== INSTRUCTION ==
Where the string "Appleton" occurs in a line of the data below, that line should be copied.

== GIVEN DATA ==
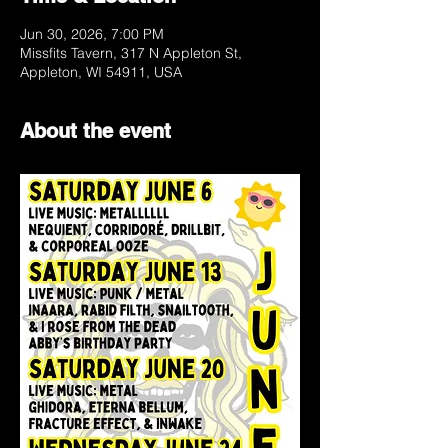
Jun 30, 2026, 7:00 PM
Missfits Tavern, 317 N Appleton St,
Appleton, WI 54911, USA
About the event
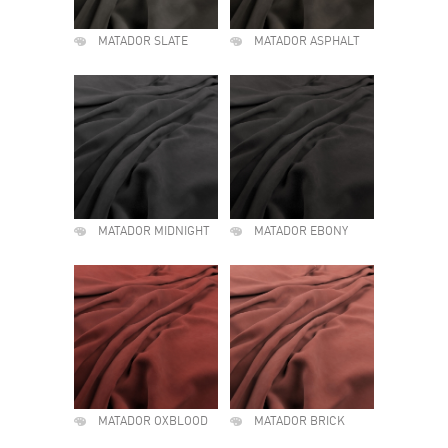
MATADOR SLATE
MATADOR ASPHALT
MATADOR MIDNIGHT
MATADOR EBONY
MATADOR OXBLOOD
MATADOR BRICK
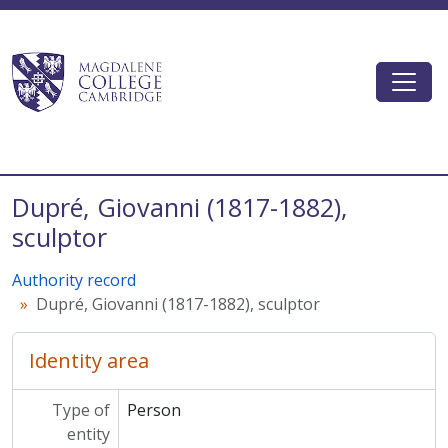
Skip to main content
Togg
Magdalene College AtoM
Dupré, Giovanni (1817-1882),
sculptor
Authority record
Dupré, Giovanni (1817-1882), sculptor
Identity area
Type of
Person
entity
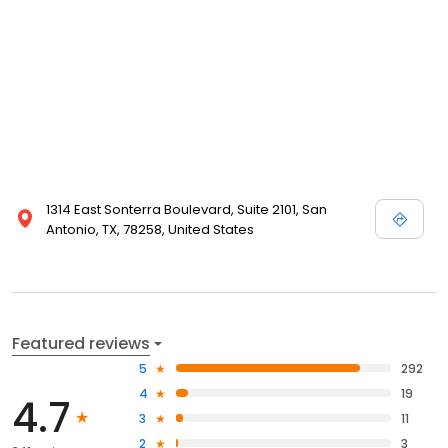
1314 East Sonterra Boulevard, Suite 2101, San
Antonio, TX, 78258, United States
Featured reviews
5
292
4
19
4.7
3
11
2
3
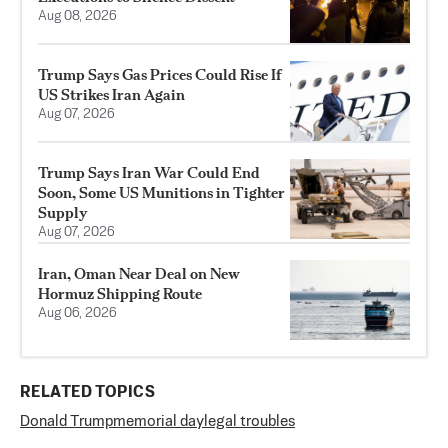
Aug 08, 2026
Trump Says Gas Prices Could Rise If
US Strikes Iran Again
Aug 07, 2026
Trump Says Iran War Could End
Soon, Some US Munitions in Tighter
Supply
Aug 07, 2026
Iran, Oman Near Deal on New
Hormuz Shipping Route
Aug 06, 2026
RELATED TOPICS
Donald Trump
memorial day
legal troubles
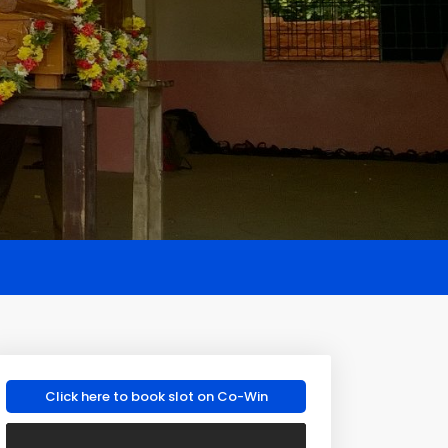
Click here to book slot on Co-Win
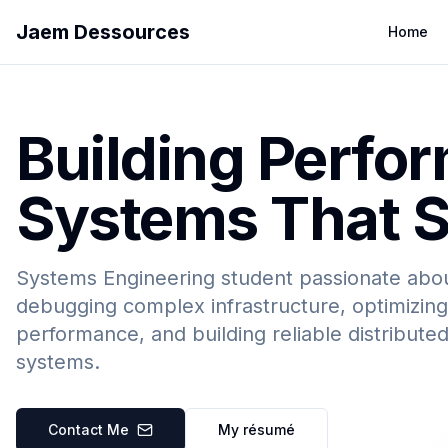
Jaem Dessources
Home
Building Perfo
Systems That S
Systems Engineering student passionate abo
debugging complex infrastructure, optimizing
performance, and building reliable distribute
systems.
Contact Me
My résumé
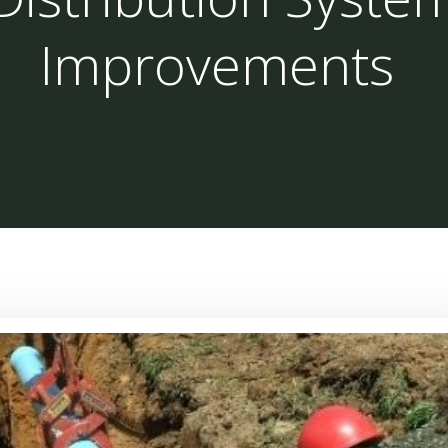
Improvements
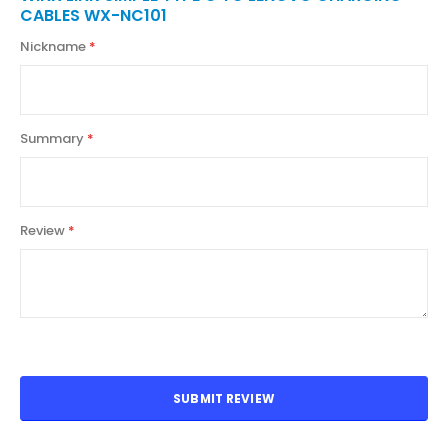
CABLES WX-NC101
Nickname
Summary
Review
SUBMIT REVIEW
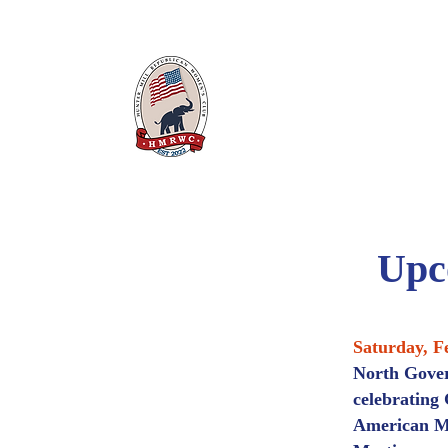
Hunter Mill Republican
WOMEN'S
CLUB
Upc
Saturday, F
North Gover
celebrating
American Ma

== REPLY ==
Missfits Tavern, 317 N Appleton St,
Appleton, WI 54911, USA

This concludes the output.